Work required — Retype all of the material below word for word, leaving the pictures out of your reply.

Dataset content —
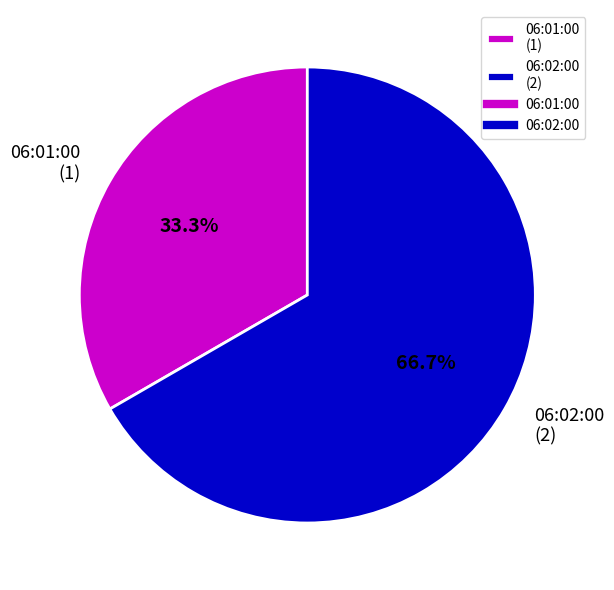

Is it true that 06:01:00 is 44% of the pie?

False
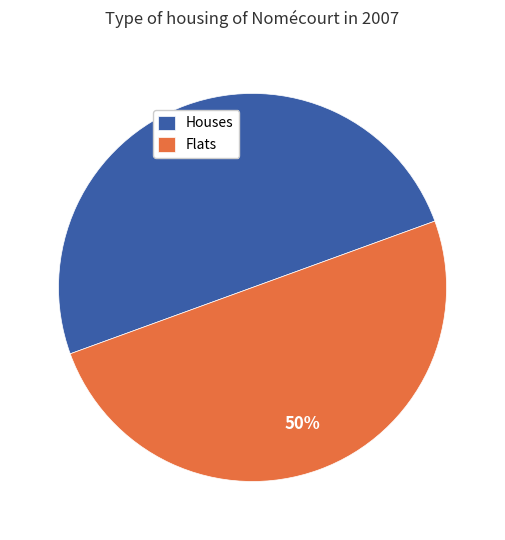

To the nearest percent, what is the combined percentage of Houses and Flats?

100%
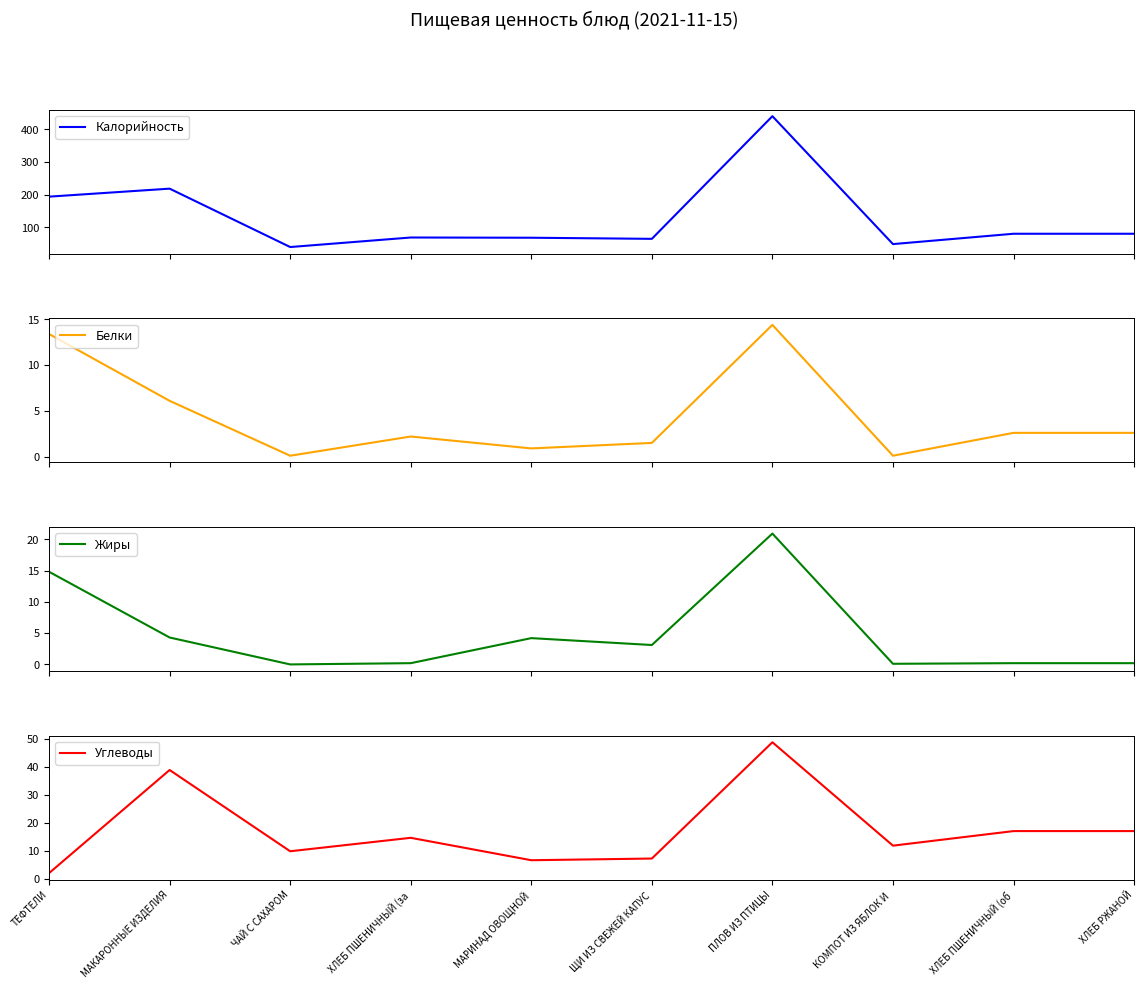

The Жиры series shows 1.3 at ЩИ ИЗ СВЕЖЕЙ КАПУС. True or false?

False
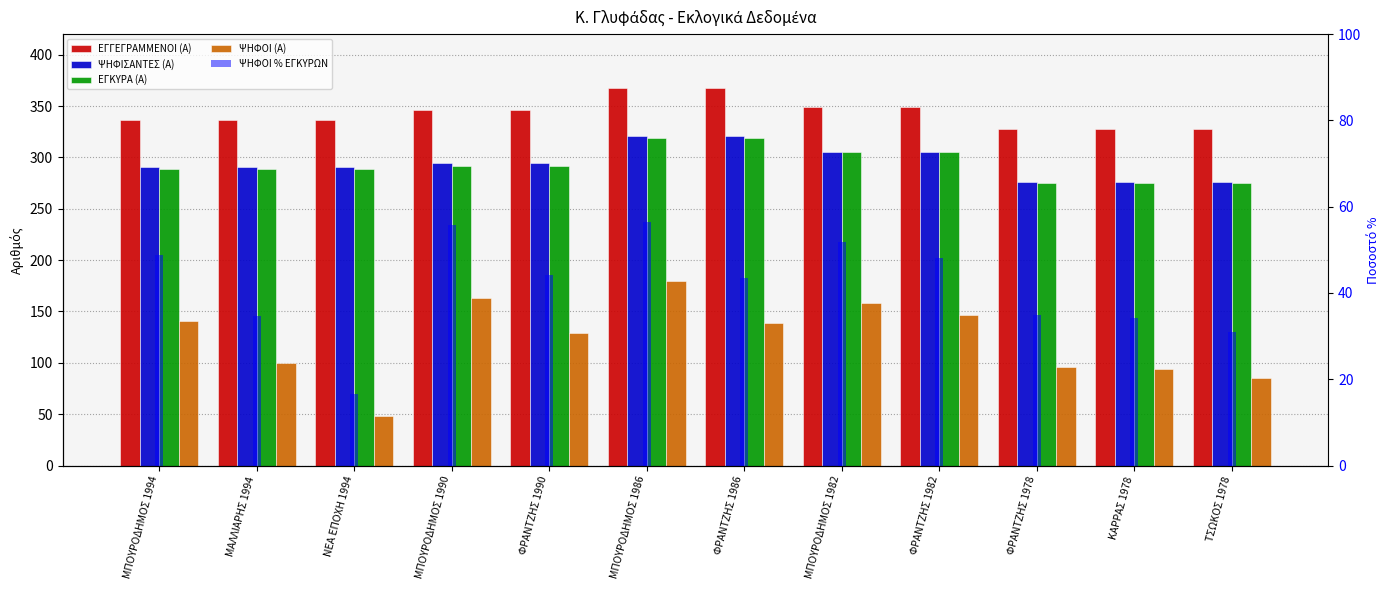

What is the highest value of the ΨΗΦΟΙ (Α) series?

180.0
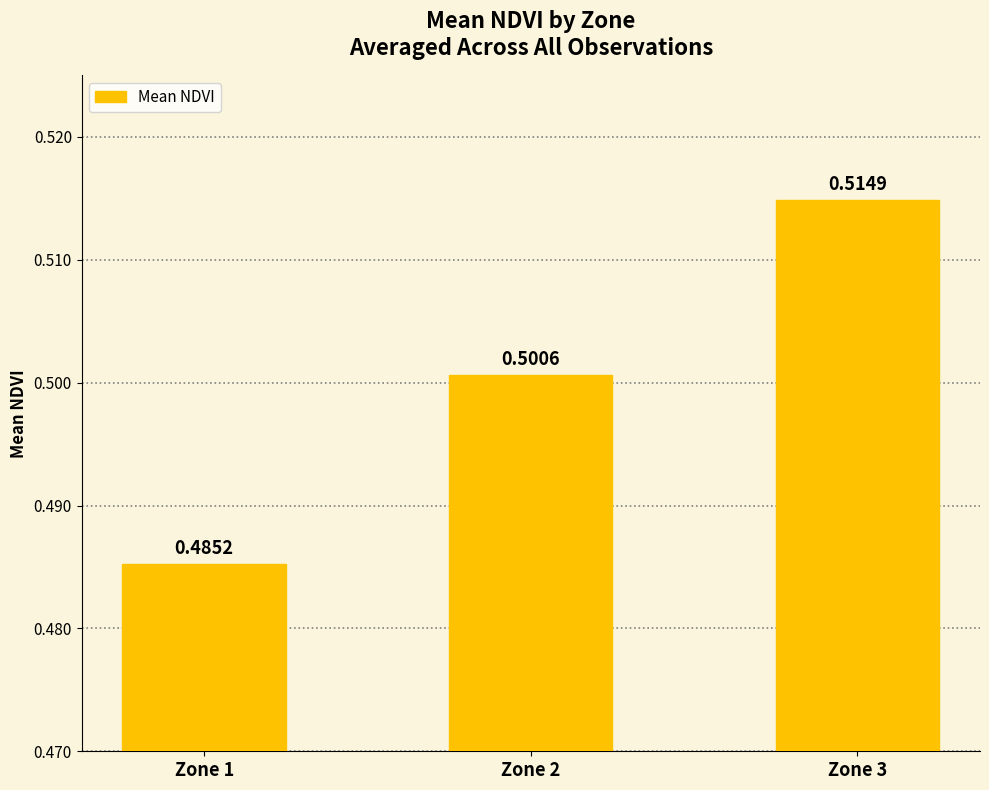

Where is the data nearest to the value 0?

Zone 1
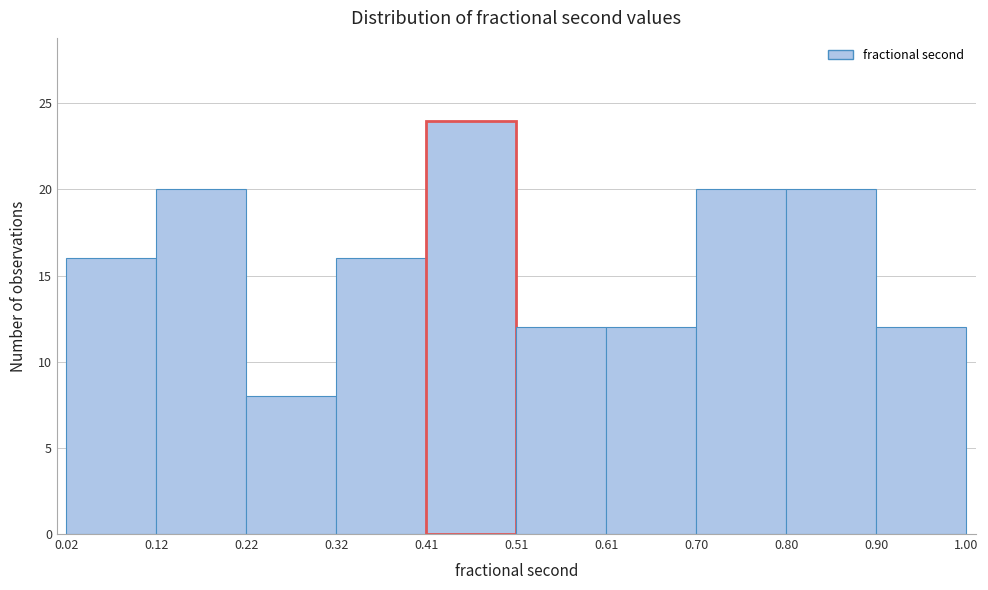

Reading left to right, transcribe this chart: for each bar, give the range it covers on the x-axis and its height. The values are not printed on the chart, so give them approximately, as read against the axis.

0.02 to 0.12: 16
0.12 to 0.22: 20
0.22 to 0.32: 8
0.32 to 0.41: 16
0.41 to 0.51: 24
0.51 to 0.61: 12
0.61 to 0.70: 12
0.70 to 0.80: 20
0.80 to 0.90: 20
0.90 to 1.00: 12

Solution to this task —
Is it true that 06:01:00 is 44% of the pie?

False

To the nearest percent, what is the combined percentage of Houses and Flats?

100%

The Жиры series shows 1.3 at ЩИ ИЗ СВЕЖЕЙ КАПУС. True or false?

False

What is the highest value of the ΨΗΦΟΙ (Α) series?

180.0

Where is the data nearest to the value 0?

Zone 1

Reading left to right, transcribe this chart: for each bar, give the range it covers on the x-axis and its height. The values are not printed on the chart, so give them approximately, as read against the axis.

0.02 to 0.12: 16
0.12 to 0.22: 20
0.22 to 0.32: 8
0.32 to 0.41: 16
0.41 to 0.51: 24
0.51 to 0.61: 12
0.61 to 0.70: 12
0.70 to 0.80: 20
0.80 to 0.90: 20
0.90 to 1.00: 12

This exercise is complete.